Return each line of the records holding the string "client".

[Data excerpts]
[Start of Attachment]

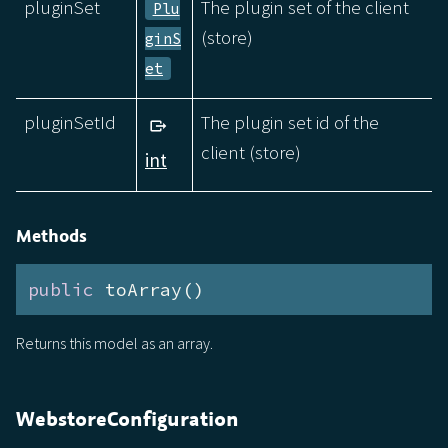
pluginSet
The plugin set of the client
Plu
(store)
ginS
et
pluginSetId
The plugin set id of the
client (store)
int
Methods
public
 toArray()
Returns this model as an array.
WebstoreConfiguration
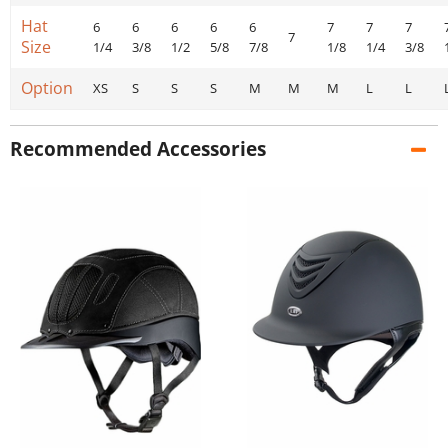
Hat
6
6
6
6
6
7
7
7
7
Size
1/4
3/8
1/2
5/8
7/8
1/8
1/4
3/8
Option
XS
S
S
S
M
M
M
L
L
Recommended Accessories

[End of Attachment]

_Answer for this exercise_:
The plugin set of the client
client (store)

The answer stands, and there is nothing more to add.